The Competition

The Roseta Mauri Internacional Dance Competition, held since 2002, stems from the urge to reveal the talent of young dancers and to give impulse for their artistic carreer. It is an international competition and the one with the most significant financial dowries in Spain.
The Theatre Fortuny Foundation in collaboration with the Fortuny Theatre of Reus held this competition every two years and after more than twenty years of trajectory and ten accomplished editions, the Roseta Mauri Competition has transformed the Fortuny Theatre into a platform of opportunities. Previous editions’ winners and finalists have reached their goals: dance in prestigious companies.
Roseta Mauri
The name of the award is taken from the dancer in this famous painting by Degas, Rosa Mauri Segura (1849-1923), known as Roseta Mauri, who, having danced in the main theaters of Europe, became a star dancer at the Paris Opera. The artist’s first teacher was her father, Pere Mauri, a choreographer and dancer from Reus. Tenacious and prodigious at only eleven years old, Mauri joined the dance troupe of the Teatre Principal in Barcelona.

Roseta Mauri (1849-1923) was an exceptional prima ballerina in the main European theatres of her era. The daughter of Reus-born choreographer and dancer Pere Mauri, she always took pride in her origins. Isabel Amanda Rosa Mauri Segura was a prodigious, tenacious, and temperamental child who, under the decisive influence of her father, began dancing in the corps de ballet at the Teatro Principal in Barcelona in 1870. After performing at the Teatro Euterpe in Reus and the Tívoli in Vilanova i la Geltrú, she embarked on a tour of Hamburg, Milan, Vienna, Rome, and Berlin. She received her first lessons during a visit to the Teatro Liceu in Barcelona from Belgian dancer and choreographer Henri Dervine. After her performance at the Liceu, the management of the Teatro Principal requested her as their prima ballerina, and she began the season under the direction of Teodor Roca, partnering with dancers Vicente Moreno and Manuel Panadero.

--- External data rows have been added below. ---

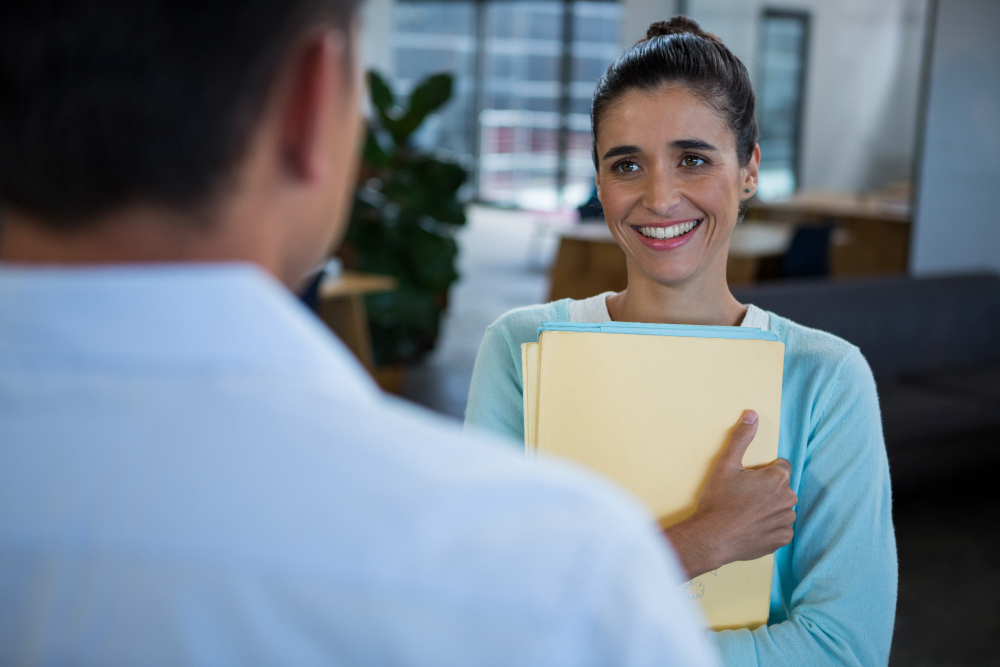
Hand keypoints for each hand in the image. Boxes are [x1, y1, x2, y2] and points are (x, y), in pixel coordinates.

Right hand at [664, 410, 796, 579]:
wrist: (712, 537)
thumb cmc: (718, 500)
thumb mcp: (726, 464)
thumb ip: (741, 438)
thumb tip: (751, 414)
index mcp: (778, 478)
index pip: (781, 466)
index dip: (764, 471)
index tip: (748, 480)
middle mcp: (789, 498)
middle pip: (782, 487)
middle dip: (768, 489)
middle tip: (744, 497)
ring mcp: (787, 520)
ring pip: (782, 507)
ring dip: (770, 508)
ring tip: (746, 512)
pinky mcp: (783, 538)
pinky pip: (781, 527)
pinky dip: (770, 526)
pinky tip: (752, 526)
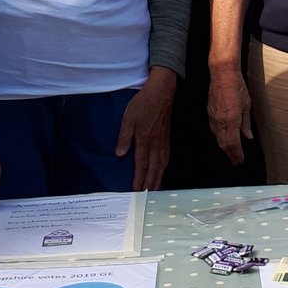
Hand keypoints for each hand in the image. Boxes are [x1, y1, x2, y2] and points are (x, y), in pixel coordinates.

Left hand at [116, 67, 176, 190]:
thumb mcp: (128, 118)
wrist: (161, 92)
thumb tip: (120, 154)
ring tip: (156, 188)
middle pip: (154, 168)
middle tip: (147, 195)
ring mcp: (163, 141)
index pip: (142, 164)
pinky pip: (166, 156)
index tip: (137, 190)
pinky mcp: (167, 137)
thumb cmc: (143, 104)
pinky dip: (164, 167)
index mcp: (145, 140)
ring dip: (159, 177)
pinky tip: (162, 169)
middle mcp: (156, 144)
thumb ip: (124, 137)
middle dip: (150, 183)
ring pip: (162, 164)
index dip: (139, 178)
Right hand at [208, 65, 252, 164]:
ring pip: (217, 138)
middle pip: (223, 144)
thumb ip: (246, 123)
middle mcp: (221, 121)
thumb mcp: (246, 105)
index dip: (237, 154)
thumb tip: (247, 136)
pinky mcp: (209, 113)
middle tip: (235, 161)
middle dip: (230, 154)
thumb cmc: (237, 86)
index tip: (240, 160)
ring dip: (224, 147)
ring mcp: (213, 117)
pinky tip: (222, 139)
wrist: (222, 74)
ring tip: (230, 153)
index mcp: (231, 120)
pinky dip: (218, 138)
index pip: (234, 143)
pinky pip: (213, 130)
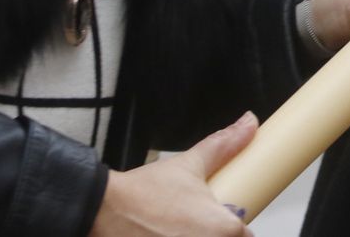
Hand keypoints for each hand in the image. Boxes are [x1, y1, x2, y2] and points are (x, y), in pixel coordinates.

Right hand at [89, 113, 255, 234]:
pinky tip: (163, 235)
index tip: (221, 216)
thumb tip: (248, 124)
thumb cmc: (142, 196)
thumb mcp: (189, 164)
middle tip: (190, 222)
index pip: (245, 234)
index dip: (233, 225)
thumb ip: (224, 145)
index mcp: (224, 230)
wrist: (102, 210)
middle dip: (212, 233)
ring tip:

In 1877, she performed at the La Scala in Milan, where the French composer Charles Gounod saw her dance and arranged for her to be hired by the Paris Opera, where she premiered the ballet from his opera Polyeucte. From then on, she became the principal star of the theatre. There, she premiered the ballet La Korrigane in 1880, which was written specifically for her by the composer Charles Widor, and in 1886, she premiered Les deux pigeons by Messager.
Her interpretation of the ballet Sylvia by Leo Delibes was memorable, as was the ballet from the opera Le Cid by Massenet. Naturally, she also featured in the ballets of the operas performed at the Paris Opera and in major European theatres. She gained great fame and popularity for both her talent and technique and for her personality, due to her temperamental nature and personal charm, which was a source of inspiration for numerous artists who immortalised her in their works, such as the sculptors Bensi, Puesch, Marqueste, Euxebi, Arnau…, and the painters Edgar Degas, Lèpic, Andreszorna, Bonnat, M. Bertier, Manet…
Upon retiring as a dancer, she was hired as a lifelong dance teacher for the Paris Opera Conservatory.
She died in the French capital in 1923 at the age of 73 and was buried in the family mausoleum in the Montparnasse cemetery.